The Organizing Principle – Psychological plots offerrepparttar 126338 client an organizing principle, a sense of order and ensuing justice, of an inexorable drive toward well defined (though, perhaps, hidden) goals,repparttar 126339 ubiquity of meaning, being part of a whole. It strives to answerrepparttar 126340 "why’s" and "how’s". It is dialogic. The client asks: "why am I (here follows a syndrome)". Then,repparttar 126341 plot is spun: "you are like this not becauserepparttar 126342 world is whimsically cruel but because your parents mistreated you when you were very young, or because a person important to you died, or was taken away from you when you were still impressionable, or because you were sexually abused and so on". The client is calmed byrepparttar 126343 very fact that there is an explanation to that which until now monstrously taunted and haunted him, that he is notrepparttar 126344 plaything of vicious Gods, that there is who to blame (focussing diffused anger is a very important result) and, that, therefore, his belief in order, justice and their administration by some supreme, transcendental principle is restored. This sense of "law and order" is further enhanced whenrepparttar 126345 plot yields predictions which come true (either because they are self-fulfilling or because some real "law" has been discovered).

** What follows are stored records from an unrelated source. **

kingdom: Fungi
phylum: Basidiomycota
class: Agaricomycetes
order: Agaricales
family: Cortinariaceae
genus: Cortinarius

The Integrative Principle – The client is offered, throughrepparttar 126346 plot, access torepparttar 126347 innermost, hitherto inaccessible, recesses of his mind. He feels that he is being reintegrated, that "things fall into place". In psychodynamic terms,repparttar 126348 energy is released to do productive and positive work, rather than to induce distorted and destructive forces.

The Purgatory Principle – In most cases,repparttar 126349 client feels sinful, debased, inhuman, decrepit, corrupting, guilty, punishable, hateful, alienated, strange, mocked and so on. The plot offers him absolution. Likerepparttar 126350 highly symbolic figure ofrepparttar 126351 Saviour before him –repparttar 126352 client's sufferings expurgate, cleanse, absolve, and atone for his sins and handicaps. A feeling of hard won achievement accompanies a successful plot. The client sheds layers of functional, adaptive clothing. This is inordinately painful. The client feels dangerously naked, precariously exposed. He then assimilatesrepparttar 126353 plot offered to him, thus enjoyingrepparttar 126354 benefits emanating fromrepparttar 126355 previous two principles and only then does he develop new mechanisms of coping. Therapy is a mental crucifixion and resurrection and atonement forrepparttar 126356 sins. It is highly religious withrepparttar 126357 plot inrepparttar 126358 role ofrepparttar 126359 scriptures from which solace and consolation can be always gleaned.



Sam Vaknin is the author of Malignant Self Love - Narcissism Revisited and After the Rain - How the West Lost the East. He is a columnist for Central Europe Review, United Press International (UPI) and eBookWeb and the editor of mental health and Central East Europe categories in The Open Directory, Suite101 and searcheurope.com.